What about activities that don’t just encourage land to be used but punish it if it remains idle?
Some claim that a single tax, such as on land, income, transactions, consumption or currency holdings (the “inflation tax”), would be easiest to administer, but clearly that would maximise distortion.
What we have shown here contradicts this assertion for these distortions result from not taxing land only.
Richard Grant, a previous director of research at the FMF, wrote in his 1994 publication Nationalisation: how governments control you: “The distinction between man-made and natural factors of production, that is, between capital and land… is irrelevant when discussing intervention and taxation: the consequences will be the same for any asset.”

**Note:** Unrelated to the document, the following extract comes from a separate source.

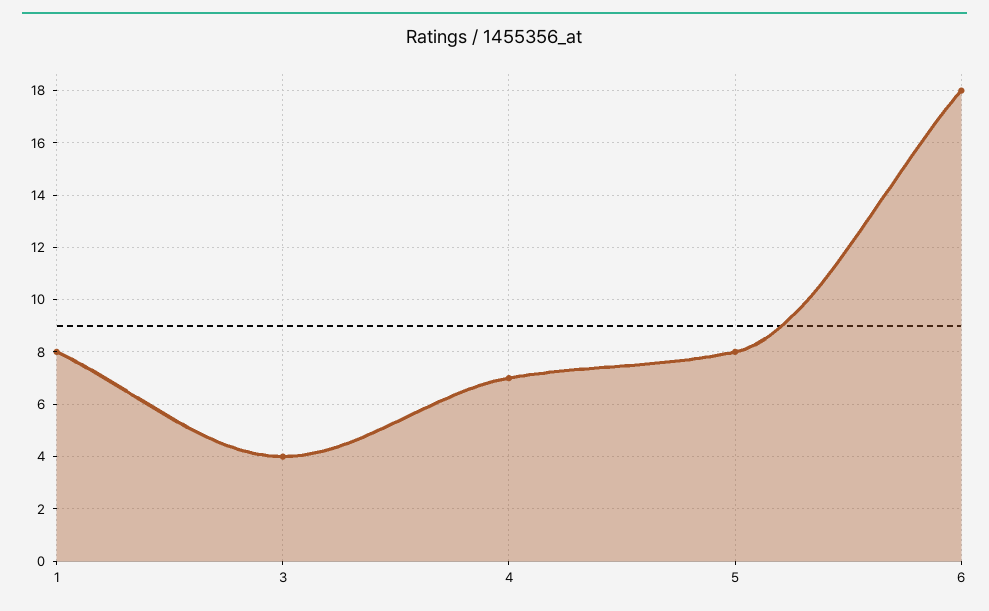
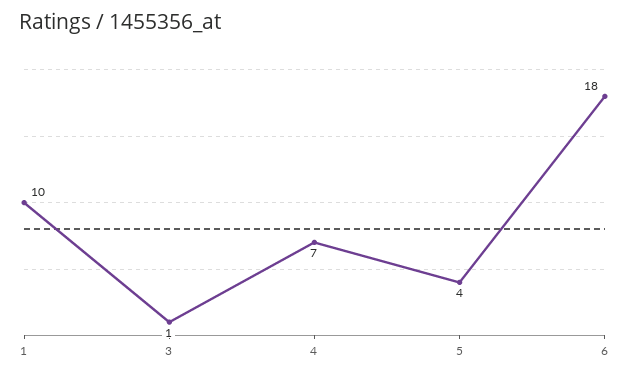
1: 8 -> 10
3: 4 -> 1
5: 8 -> 4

This is a very bold lie too because the state can collect 100 percent of all land rents without South Africa losing a square metre. But there would be a rush to drive tractors across the borders if it taxed all the earnings of man-made assets. Even China forswear this.
Is the FMF reading its own recommended text books? Margaret Thatcher held that “No generation has a freehold on this earth. All we have is a life tenancy – with a full repairing lease.”
Robert Solow, the 1987 Nobel economics laureate, wrote: “The user of land should not be allowed to acquire rights of indefinite duration for single payments. For efficiency, for adequate revenue and for justice, every user of land should be required to make an annual payment to government equal to the current rental value of the land that he or she prevents others from using.”
Milton Friedman, the 1976 laureate, said: “There’s a sense in which all taxes are antagonistic to free enterprise – and yet we need taxes… So the question is, which are the least bad taxes? In my opinion the least bad tax is the property tax on the unimproved value of land, the Henry George argument of many, many years ago. ‘Land should be taxed as much as possible and improvements as little as possible’.”
The final spike in the FMF’s coffin is that their vaunted flexible labour market (read even lower wages) collapses when workers have the chance to become millionaires instead, or live like them. Then wage contracts can only be concluded willingly by both sides.
That will signal the end of the landless proletariat as the constitution specifically demands: “The state must take reasonable legislative and other measures, within its available resources, to foster conditions which enable citizens to gain access to land on an equitable basis.”
Peter Meakin is a registered valuer, a member of the SA Institute of Valuers and the chairman of the South African Constitutional Property Rights Foundation.